Unlike the 2009 Financial Crisis, the pandemic has impacted every aspect of modern life. The shutdown of economies around the world has created hardships for millions of people, especially in the hard-hit service industries. Although global commerce came to a virtual halt in the early months of the pandemic, the world’s population adapted with admirable speed, often aided by leading-edge technology now available on a large scale. Changes in work habits, like remote working and video teleconferencing, are likely to have lasting effects, leading to permanent changes in such areas as business travel and office real estate.
The recovery in financial markets has been particularly impressive, reflecting the immediate and large-scale responses of governments and their central banks to resuscitate economies from the COVID recession. The lesson learned from earlier downturns is that a strong infusion of liquidity is the most effective way to stabilize markets and the economy, saving jobs in the process.
While the infusion of liquidity pulled the global economy back from the brink during the financial crisis in 2009, the amount expended this time was many times greater. The level of deficit spending by governments has been unprecedented, with much of the debt issuance being purchased by central banks rather than actual investors. Notably, the U.S. Federal Reserve now owns $5.2 trillion of U.S. Treasury Bonds, compared to only $500 billion in 2008. This is not a viable long-term strategy.

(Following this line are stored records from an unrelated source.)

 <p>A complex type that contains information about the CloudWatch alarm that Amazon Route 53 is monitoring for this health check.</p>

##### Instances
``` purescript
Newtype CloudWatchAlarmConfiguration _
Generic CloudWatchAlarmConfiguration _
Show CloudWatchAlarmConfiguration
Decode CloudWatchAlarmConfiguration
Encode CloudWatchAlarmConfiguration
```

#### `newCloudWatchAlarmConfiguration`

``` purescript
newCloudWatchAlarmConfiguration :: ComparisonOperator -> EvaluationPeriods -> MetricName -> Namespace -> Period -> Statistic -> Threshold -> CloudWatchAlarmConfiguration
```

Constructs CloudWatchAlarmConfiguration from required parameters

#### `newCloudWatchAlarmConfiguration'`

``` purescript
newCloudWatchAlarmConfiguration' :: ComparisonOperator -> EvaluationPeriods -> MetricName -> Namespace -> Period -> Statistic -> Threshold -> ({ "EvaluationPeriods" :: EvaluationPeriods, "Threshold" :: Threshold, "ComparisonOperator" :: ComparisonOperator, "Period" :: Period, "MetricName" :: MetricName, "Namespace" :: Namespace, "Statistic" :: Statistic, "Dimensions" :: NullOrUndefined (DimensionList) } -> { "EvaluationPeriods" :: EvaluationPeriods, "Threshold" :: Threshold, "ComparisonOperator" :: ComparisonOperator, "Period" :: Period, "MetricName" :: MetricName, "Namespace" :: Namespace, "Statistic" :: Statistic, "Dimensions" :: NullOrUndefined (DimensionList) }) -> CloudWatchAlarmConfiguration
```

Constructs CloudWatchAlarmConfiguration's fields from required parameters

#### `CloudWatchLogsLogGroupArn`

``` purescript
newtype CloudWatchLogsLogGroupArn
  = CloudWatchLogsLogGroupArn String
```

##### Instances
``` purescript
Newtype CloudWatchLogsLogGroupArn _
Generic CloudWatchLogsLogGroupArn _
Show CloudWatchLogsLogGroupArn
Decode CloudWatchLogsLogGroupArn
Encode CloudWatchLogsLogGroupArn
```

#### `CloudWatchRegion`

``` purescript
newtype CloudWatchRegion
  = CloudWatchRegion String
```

These actions have held interest rates at historically low levels since 2009, benefitting the economy, employment growth, and politicians. In our opinion, this is economically artificial, and untenable. At some point, central banks must begin to reduce money supply. Interest rates, as a result, will start their inevitable rise, which may cause a disruptive shock to financial markets. As global credit markets are three times greater than the combined value of the equity markets, even a slow and gradual increase in rates will have a widespread impact on asset values.

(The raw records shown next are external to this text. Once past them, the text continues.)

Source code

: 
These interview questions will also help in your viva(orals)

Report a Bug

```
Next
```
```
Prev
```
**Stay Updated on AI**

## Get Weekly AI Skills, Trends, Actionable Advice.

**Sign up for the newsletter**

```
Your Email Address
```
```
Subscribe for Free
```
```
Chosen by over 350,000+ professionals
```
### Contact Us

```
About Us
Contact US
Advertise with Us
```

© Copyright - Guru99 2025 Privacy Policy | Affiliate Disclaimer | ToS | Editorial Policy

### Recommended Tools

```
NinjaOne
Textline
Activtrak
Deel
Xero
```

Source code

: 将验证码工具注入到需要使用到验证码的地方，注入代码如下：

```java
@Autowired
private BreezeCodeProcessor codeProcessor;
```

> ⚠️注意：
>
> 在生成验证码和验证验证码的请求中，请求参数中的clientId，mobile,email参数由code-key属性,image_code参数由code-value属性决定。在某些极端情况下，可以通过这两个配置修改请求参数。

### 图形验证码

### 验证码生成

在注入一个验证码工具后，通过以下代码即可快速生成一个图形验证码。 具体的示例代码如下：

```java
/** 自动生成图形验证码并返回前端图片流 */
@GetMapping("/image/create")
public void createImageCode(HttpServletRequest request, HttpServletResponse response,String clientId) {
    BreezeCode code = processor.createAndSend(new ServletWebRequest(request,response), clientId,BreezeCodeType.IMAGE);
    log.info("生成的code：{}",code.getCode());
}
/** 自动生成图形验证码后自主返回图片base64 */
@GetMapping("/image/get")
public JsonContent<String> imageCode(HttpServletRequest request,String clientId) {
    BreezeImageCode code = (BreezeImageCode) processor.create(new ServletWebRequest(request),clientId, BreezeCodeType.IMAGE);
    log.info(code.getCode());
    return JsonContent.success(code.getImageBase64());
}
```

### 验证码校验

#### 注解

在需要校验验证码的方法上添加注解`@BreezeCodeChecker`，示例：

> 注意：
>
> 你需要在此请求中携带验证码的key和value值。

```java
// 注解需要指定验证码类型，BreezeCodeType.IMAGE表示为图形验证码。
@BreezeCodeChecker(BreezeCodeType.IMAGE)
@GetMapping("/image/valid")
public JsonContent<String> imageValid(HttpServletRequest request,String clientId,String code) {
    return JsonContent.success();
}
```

This situation is further exacerbated by the fact that the current economic recovery has been strong and is already causing bursts of inflation. The question is whether the surge in prices is temporary or the start of a more established trend. A number of economists make the transitory argument, claiming the wage-price relationship is not as tight as it was in the 1970’s. With so many of the items we purchase now manufactured in low wage countries, the potential for a wage-price spiral is diminished. In addition, the advent of technology has brought a measure of productivity to the economy that has little to do with wages. However, should this higher level of inflation be sustained, central banks will need to shift away from their accommodative monetary policy.
Artificially low interest rates may have saved the economy but have also inflated the value of almost everything. In Canada, house prices have soared, driven by very low mortgage rates. Margin debt has also surged to historic levels. In the United States, there is now $850 billion in investor margin debt, 400% higher than 20 years ago. Many novice investors are using borrowed money to invest in securities without any consideration to valuations.

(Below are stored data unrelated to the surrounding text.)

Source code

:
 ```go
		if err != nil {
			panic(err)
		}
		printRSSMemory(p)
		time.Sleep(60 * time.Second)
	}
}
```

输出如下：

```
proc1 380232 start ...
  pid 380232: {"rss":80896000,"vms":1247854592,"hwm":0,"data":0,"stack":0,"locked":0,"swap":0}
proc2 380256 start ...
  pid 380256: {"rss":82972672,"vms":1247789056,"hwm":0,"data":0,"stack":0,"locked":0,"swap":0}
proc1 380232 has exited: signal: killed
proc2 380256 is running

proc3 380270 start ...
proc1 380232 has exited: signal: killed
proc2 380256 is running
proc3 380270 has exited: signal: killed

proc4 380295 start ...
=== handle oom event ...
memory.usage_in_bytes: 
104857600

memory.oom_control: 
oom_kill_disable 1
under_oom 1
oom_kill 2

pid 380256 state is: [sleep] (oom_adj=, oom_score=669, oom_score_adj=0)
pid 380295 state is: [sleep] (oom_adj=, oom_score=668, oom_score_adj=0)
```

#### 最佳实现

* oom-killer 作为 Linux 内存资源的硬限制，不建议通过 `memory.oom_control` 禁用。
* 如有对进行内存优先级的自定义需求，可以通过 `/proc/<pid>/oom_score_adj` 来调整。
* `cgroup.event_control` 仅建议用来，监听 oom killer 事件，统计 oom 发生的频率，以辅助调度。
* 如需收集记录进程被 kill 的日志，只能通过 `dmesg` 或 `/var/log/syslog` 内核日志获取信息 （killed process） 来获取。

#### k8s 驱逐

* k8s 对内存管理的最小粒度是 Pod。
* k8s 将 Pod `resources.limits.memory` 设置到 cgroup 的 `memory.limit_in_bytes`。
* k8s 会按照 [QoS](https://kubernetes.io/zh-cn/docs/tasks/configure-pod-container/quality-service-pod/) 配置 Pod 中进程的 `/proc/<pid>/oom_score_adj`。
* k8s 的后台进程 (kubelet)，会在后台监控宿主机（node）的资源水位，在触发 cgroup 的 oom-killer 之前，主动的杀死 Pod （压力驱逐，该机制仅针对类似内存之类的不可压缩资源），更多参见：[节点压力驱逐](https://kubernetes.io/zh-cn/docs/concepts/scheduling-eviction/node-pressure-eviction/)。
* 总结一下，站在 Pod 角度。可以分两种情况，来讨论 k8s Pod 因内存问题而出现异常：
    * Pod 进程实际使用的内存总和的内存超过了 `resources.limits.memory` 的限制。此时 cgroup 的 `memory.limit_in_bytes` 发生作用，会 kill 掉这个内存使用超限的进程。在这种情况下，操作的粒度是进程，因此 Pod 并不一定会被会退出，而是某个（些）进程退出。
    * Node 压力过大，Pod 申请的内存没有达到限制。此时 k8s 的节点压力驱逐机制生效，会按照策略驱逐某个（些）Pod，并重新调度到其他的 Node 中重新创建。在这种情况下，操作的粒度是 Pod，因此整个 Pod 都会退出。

Central banks have already started telegraphing a rise in interest rates to start sometime in late 2022 and into 2023, or earlier if necessary. The equity market, like the much bigger credit market, will not react well to rising rates. It will be critical to own equities of companies with solid operations trading at fair values that can consistently perform in this context. Furthermore, fixed income investments will focus on short-dated bonds, as all others will suffer a material decline in value. We will continue to monitor this situation carefully for you.